Following this operation, Australian authorities recommended that he should be awarded the Distinguished Service Order (DSO), but after discussions between the Australian and British authorities, it was agreed that since there was no evidence that the unit had come under direct Japanese fire gallantry awards were inappropriate, so he would instead be appointed Officer of the Order of the British Empire. Similarly the awards recommended for the other members of the unit were amended from the Military Cross for Lieutenant Lloyd James Woods to appointment as Member of the Order of the British Empire (MBE) and Military Medals for Warrant Officer II Alexander Chew and Sergeant Frederick Gordon Olsen were amended to another MBE and the British Empire Medal respectively.

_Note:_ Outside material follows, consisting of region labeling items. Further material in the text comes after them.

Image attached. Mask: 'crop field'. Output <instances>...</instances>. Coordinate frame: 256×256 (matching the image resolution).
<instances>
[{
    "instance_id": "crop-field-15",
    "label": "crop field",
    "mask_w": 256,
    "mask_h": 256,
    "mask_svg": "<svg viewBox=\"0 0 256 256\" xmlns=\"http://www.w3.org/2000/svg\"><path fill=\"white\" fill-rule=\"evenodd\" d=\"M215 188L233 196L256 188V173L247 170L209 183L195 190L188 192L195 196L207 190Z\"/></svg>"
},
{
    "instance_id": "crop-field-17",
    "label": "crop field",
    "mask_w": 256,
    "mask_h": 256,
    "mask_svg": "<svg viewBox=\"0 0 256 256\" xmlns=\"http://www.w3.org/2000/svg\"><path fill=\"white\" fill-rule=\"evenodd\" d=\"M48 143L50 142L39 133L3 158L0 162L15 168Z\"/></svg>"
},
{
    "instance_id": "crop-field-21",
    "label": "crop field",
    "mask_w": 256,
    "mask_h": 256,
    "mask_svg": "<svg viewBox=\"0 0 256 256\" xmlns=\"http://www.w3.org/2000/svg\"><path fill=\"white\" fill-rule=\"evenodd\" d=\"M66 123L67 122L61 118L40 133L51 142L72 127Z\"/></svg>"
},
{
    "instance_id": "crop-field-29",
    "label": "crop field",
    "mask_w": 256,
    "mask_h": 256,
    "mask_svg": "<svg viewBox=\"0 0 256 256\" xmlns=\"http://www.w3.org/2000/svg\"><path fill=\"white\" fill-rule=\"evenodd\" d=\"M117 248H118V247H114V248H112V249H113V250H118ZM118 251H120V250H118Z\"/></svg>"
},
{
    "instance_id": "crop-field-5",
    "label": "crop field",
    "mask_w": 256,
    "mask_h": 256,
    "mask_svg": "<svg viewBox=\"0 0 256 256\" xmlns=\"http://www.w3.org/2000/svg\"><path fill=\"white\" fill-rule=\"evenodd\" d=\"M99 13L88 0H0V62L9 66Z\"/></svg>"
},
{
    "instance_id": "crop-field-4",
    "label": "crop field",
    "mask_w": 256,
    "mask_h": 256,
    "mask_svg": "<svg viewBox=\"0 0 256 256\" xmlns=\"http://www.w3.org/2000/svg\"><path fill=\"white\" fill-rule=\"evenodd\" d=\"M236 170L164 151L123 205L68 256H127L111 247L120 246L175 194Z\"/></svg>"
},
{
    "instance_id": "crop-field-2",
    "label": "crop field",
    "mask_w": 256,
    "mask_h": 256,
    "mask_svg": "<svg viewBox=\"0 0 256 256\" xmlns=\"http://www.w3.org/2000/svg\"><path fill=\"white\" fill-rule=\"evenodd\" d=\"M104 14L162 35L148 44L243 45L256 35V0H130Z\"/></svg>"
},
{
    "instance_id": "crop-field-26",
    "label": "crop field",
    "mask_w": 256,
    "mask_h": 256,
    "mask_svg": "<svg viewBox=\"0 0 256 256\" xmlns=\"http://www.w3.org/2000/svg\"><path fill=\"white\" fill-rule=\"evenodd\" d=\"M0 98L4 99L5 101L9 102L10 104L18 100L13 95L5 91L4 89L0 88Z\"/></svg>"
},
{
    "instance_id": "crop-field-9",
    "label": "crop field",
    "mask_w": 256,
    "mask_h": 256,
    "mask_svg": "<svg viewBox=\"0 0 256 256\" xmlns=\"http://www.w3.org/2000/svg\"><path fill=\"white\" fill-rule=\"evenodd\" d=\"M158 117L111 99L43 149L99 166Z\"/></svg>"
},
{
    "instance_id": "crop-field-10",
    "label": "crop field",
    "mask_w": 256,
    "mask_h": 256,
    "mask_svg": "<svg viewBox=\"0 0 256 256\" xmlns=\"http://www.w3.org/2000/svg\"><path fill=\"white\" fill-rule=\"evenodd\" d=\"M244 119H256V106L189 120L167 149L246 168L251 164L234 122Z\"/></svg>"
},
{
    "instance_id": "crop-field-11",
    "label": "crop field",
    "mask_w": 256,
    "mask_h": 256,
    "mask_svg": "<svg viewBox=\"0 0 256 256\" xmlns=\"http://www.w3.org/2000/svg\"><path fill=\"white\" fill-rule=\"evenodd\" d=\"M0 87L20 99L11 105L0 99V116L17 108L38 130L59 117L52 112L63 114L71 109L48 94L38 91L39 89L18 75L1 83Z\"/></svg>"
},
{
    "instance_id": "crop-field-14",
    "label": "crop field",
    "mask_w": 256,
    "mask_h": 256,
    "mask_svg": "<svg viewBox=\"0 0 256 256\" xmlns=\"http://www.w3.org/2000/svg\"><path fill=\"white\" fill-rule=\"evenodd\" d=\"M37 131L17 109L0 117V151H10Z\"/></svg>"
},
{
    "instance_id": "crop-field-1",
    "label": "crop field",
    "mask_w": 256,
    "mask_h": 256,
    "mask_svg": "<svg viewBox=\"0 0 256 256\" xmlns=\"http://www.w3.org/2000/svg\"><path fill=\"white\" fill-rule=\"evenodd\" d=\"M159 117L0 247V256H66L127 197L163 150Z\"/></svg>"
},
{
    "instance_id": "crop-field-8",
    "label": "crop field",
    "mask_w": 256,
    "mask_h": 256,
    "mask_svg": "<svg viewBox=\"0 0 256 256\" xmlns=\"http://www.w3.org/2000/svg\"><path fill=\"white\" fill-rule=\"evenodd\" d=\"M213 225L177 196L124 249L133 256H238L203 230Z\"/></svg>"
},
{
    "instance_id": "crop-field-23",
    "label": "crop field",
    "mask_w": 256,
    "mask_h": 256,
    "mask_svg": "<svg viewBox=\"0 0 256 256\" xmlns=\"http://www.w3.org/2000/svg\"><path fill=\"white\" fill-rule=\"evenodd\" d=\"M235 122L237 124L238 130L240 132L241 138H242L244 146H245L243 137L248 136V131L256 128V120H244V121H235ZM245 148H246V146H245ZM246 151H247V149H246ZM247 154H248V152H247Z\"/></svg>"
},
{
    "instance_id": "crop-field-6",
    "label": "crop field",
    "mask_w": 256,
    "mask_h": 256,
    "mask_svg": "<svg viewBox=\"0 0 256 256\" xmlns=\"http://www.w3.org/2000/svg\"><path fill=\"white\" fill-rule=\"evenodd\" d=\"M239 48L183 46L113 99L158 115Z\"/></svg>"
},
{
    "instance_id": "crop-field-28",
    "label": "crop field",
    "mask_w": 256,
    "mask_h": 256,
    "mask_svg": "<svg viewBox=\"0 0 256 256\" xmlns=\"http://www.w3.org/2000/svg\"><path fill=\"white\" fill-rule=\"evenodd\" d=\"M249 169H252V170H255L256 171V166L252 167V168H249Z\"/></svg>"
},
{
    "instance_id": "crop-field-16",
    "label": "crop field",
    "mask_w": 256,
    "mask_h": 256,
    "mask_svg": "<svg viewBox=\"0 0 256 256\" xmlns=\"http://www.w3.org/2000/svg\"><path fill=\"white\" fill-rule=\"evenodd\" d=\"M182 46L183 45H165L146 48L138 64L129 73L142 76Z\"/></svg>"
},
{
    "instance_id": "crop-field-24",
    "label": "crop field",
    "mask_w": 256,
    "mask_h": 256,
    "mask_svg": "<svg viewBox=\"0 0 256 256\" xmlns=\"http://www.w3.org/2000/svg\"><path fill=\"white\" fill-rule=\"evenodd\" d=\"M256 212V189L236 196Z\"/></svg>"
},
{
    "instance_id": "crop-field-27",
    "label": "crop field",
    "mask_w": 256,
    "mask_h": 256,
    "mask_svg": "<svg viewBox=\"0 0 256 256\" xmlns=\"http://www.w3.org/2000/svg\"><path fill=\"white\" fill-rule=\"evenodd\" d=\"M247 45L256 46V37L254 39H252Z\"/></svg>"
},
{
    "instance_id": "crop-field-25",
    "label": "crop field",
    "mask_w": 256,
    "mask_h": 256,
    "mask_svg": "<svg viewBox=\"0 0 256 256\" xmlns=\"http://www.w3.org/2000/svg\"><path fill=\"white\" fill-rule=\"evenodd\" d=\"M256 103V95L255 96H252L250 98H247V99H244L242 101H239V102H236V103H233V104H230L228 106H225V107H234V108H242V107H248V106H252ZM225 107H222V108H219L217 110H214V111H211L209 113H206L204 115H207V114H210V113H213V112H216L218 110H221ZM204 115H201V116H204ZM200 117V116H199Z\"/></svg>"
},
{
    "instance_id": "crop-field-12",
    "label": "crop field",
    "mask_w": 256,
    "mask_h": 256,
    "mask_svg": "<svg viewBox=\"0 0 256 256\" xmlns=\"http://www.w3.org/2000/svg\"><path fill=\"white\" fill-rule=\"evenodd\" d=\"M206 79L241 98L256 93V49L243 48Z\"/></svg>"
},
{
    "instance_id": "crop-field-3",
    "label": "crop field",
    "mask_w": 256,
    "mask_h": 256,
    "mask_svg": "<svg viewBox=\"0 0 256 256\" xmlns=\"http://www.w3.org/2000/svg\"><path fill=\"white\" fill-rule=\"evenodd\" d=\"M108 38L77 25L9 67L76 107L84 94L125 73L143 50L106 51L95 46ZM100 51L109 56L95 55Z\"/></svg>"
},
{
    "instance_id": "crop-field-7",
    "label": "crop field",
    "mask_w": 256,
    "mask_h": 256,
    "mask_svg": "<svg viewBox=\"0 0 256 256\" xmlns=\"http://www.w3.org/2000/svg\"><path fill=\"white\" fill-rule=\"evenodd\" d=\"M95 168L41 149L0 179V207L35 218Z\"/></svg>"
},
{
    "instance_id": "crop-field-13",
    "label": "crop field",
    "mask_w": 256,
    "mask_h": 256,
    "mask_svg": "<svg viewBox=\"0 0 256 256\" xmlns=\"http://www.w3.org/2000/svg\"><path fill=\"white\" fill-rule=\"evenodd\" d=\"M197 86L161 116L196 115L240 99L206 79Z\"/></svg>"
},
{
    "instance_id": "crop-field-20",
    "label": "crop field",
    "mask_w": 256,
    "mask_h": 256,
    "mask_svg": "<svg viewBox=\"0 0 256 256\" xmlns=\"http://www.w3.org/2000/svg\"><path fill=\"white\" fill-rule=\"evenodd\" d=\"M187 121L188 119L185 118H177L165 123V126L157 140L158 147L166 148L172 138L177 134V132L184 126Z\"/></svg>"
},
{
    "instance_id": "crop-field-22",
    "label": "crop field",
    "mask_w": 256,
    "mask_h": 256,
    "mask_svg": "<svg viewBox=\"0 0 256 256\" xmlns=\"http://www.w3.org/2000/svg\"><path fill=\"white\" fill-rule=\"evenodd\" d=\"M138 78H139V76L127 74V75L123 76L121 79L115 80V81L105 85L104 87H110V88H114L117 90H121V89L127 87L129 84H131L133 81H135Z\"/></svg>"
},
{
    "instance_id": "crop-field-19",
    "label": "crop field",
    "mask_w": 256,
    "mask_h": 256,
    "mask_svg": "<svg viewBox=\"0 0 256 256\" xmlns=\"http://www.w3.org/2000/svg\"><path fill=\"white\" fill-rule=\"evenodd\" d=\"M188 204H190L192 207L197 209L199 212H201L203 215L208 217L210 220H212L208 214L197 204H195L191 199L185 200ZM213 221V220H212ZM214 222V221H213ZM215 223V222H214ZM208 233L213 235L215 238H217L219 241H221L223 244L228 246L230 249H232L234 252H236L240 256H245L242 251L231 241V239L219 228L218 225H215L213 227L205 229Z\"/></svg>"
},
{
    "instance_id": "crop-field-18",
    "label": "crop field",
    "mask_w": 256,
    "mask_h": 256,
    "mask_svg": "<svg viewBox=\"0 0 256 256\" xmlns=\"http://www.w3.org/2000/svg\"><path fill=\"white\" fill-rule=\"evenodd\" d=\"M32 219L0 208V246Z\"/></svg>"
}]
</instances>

The awards were eventually gazetted on 26 April 1945, dated 8 March 1945. Others connected with the mission were Mentioned in Despatches, all the awards were given minimal publicity as several of the recipients had relatives who were still interned by the Japanese or were prisoners of war.

Over a year later, in early March 1945, Chester (now holding temporary local rank as a lieutenant-colonel in the Australian Military Forces) commanded Agas I, which landed near Labuk Bay in North Borneo. He then went on to command Agas III which operated in the Jesselton-Keningau-Beaufort area of North Borneo. This operation incorporated Stallion IV, which aimed to obtain intelligence of enemy movements along the Jesselton-Beaufort part of the North Borneo Railway, the Ranau-Tambunan-Keningau Road, and the hinterland of Kimanis Bay. Chester was chosen for all these roles due to his intimate knowledge of the area of operation and his fluency in Malay. In addition, by the time of Agas III and Stallion IV, Chester had agents and known safe contacts in the region. Following these missions, he was again recommended for the DSO, this time successfully. The recommendation describes how, with three other officers and three NCOs, Chester was initially landed from a submarine on 3 March 1945, despite the Japanese land and sea patrols. On landing, they discovered a number of posters with a picture of Chester offering $15,000 reward for his capture—dead or alive—prompted by his earlier mission. This initial landing was between strongly held Japanese positions at Tegahang and Pura Pura, just 3 mi apart. The natives in this area were hostile, so the party travelled 250 mi by canoe before being able to head inland and start the main part of their mission to gather intelligence, raise a guerrilla force, and persuade the natives not to provide food and other supplies to the Japanese. On 25 May 1945, Chester was extracted by PBY Catalina flying boat, so he could brief II Corps staff, he was re-inserted, again by Catalina, along with some additional personnel, on 29 May, to obtain further information for 9th Division. Finally, the recommendation states that at the time of the eventual Japanese surrender, forces under Chester's command controlled two-thirds of British North Borneo. His DSO was gazetted on 6 March 1947, dated 2 November 1946. He was also awarded the American Medal of Freedom.

Colonel J. Finlay of the SRD headquarters in Melbourne wrote that Chester could "cut his way through close jungle quicker than almost any man alive", but that he had never known him walk more than 100 yd in Melbourne without summoning a taxi.

At the end of the war Chester briefly went to Australia, and then returned to North Borneo, sailing on the Dominion Monarch on 18 October 1945. He resigned his commission on 30 March 1946 and was granted the honorary rank of lieutenant-colonel. He died of blackwater fever (a complication of malaria) at Jesselton (Kota Kinabalu) on 18 August 1946. His gravestone in Kota Kinabalu Anglican Cemetery bears the epitaph "A pioneer of victory in Borneo and a most lovable man." On 6 March 2007 Chester's grave was visited by Tan Sri Datuk Chong Kah Kiat, the former 13th Chief Minister of Sabah, and at the time Deputy Chief Minister of Sabah and Minister of Tourism, Environment and Development. The town of Tawau in the state of Sabah, Malaysia has a street named after him, initially rendered as Chester Street, and subsequently rerendered as Jalan Chester.